In this first play, Johnson has run plenty of fade and fly routes during the game, leaving the defensive back on his heels waiting to turn and run with him. Because of that threat, and Johnson’s ability to cut on a dime, he runs the slant route in a way where the window to throw in, is wide. Ben delivers a strike right on his hip as Johnson makes his cut. It was poetry in motion, and a sign of a wideout and quarterback being on the same page.

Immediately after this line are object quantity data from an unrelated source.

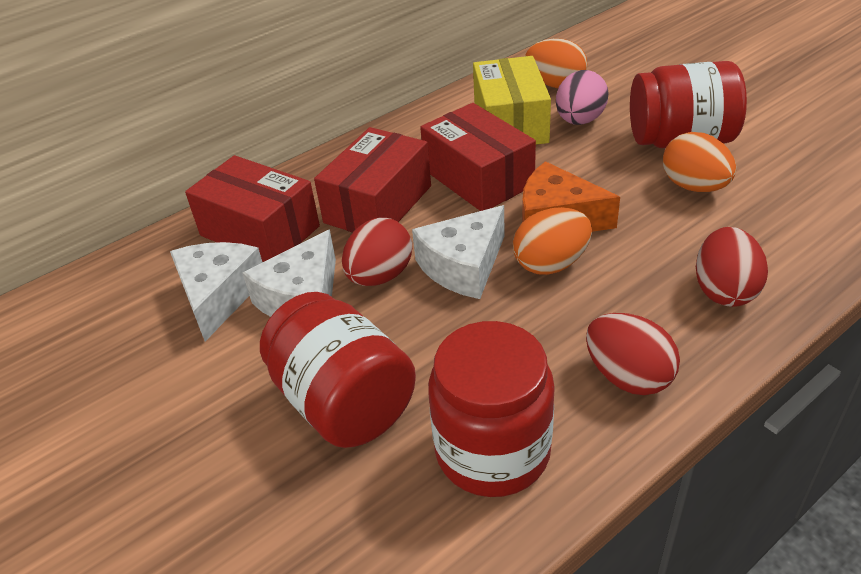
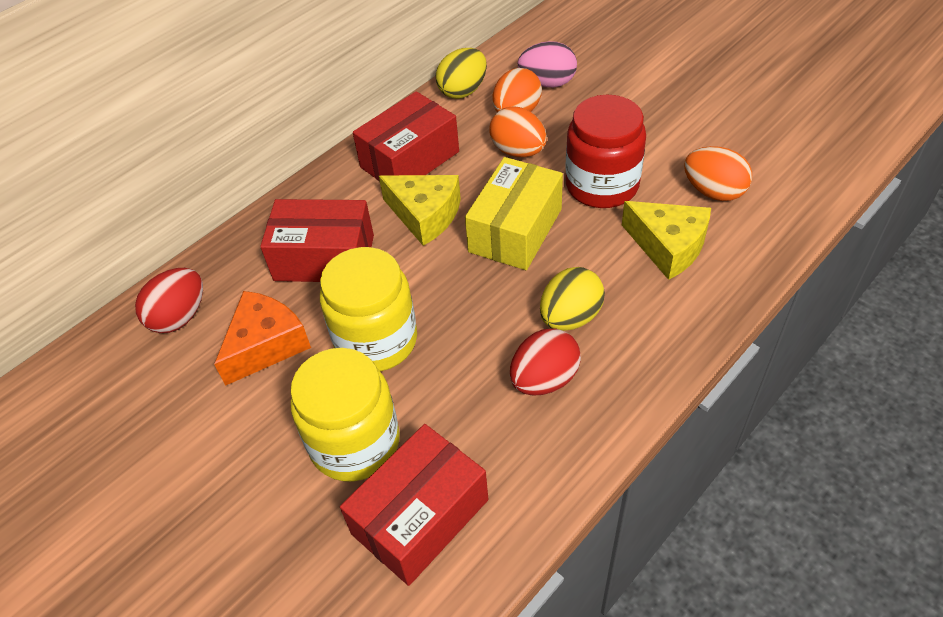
red egg: [342,218,412,286] [586,313,680,395] [696,227,768,307] = 3 -> [135,268,203,333] [510,328,581,395] = 2
red jar: [260,292,416,448] [428,321,555,497] [630,61,747,148] = 3 -> [565,95,646,208] = 1
white cheese: [170,242,262,341] [243,229,336,317] [412,205,504,299] = 3 -> none = 0
yellow cheese: none = 0 -> [379,175,461,246] [622,201,711,280] = 2
yellow egg: none = 0 -> [436,48,487,99] [540,267,605,331] = 2
yellow jar: none = 0 -> [290,348,400,481] [320,247,417,371] = 2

This second play is a great example of Johnson setting up the Bengals defensive backs with a double move. On third downs or long downs, the Steelers line up Johnson to the field side of the hash, to run a deep out. This is a go to play for teams that like to work the sidelines, like the Steelers. Because, once again, there’s that threat for Johnson to go over the top, and corners respect his long speed, it allows Johnson to attack their leverage. With Johnson, he sells the post once he’s breaking down, forces his man to open his hips inside, and breaks outside to the sideline. This is an incredibly difficult route to cover, because if ran thoroughly, the receiver creates separation. Johnson constantly puts pressure on his opposition. On the next sequence, Johnson once again pushes vertical, gives a slight nod breaking outside, and plants on his next step, getting vertical. He doesn’t get the ball thrown his way, but it still is one pretty route.

Settling In Zone

The hardest thing about beating zone coverage is getting proper timing down between receiver and quarterback, and finding the soft spots. Part of that was compromised earlier in the season, and to some degree, due to the COVID-19 pandemic. Now, however, Johnson and Big Ben have seemed to find that connection. This play below is a perfect example. Bengals roll their coverage at the snap, as the man over Johnson rolls toward the middle of the field. It leaves Johnson alone on the edge, and instead of booking it down the sideline to try and catch a long ball, he settles his body. Johnson naturally stays wide and maintains his spacing, allowing Roethlisberger to drop it in between two defenders. Johnson understanding what he needed to do in a snapshot is showing his growth and maturity as a receiver.

Missed Opportunities

Diontae Johnson is a freakish athlete. He has juice whenever the ball is in his hands, but my only knocks of him are concentration. There have been times where Johnson has dropped catchable balls, and made questionable decisions with the ball in his hands in the open field. In this second part of the clip below, Johnson just loses sight of the ball and it goes through his hands on the wide receiver drag, screen the Steelers famously run. It’s slight mental errors that keep him from being perfect at times.

Other times, he and Ben have not been on the same page. In the first clip above, Johnson beats his man and stacks him, but Ben throws the ball way too far inside. It needs to be on the back shoulder, or back pie line. It was another rep that was won by Johnson, though.

As time wears on, you have to believe these minor details between the two get things ironed out. The more reliable Johnson becomes in this offense, the more targets he’ll receive, allowing him to showcase his unique skill set. If this trajectory continues, and Johnson continues to grow mentally, there’s no doubt he’ll be mentioned as one of the NFL’s elite receivers.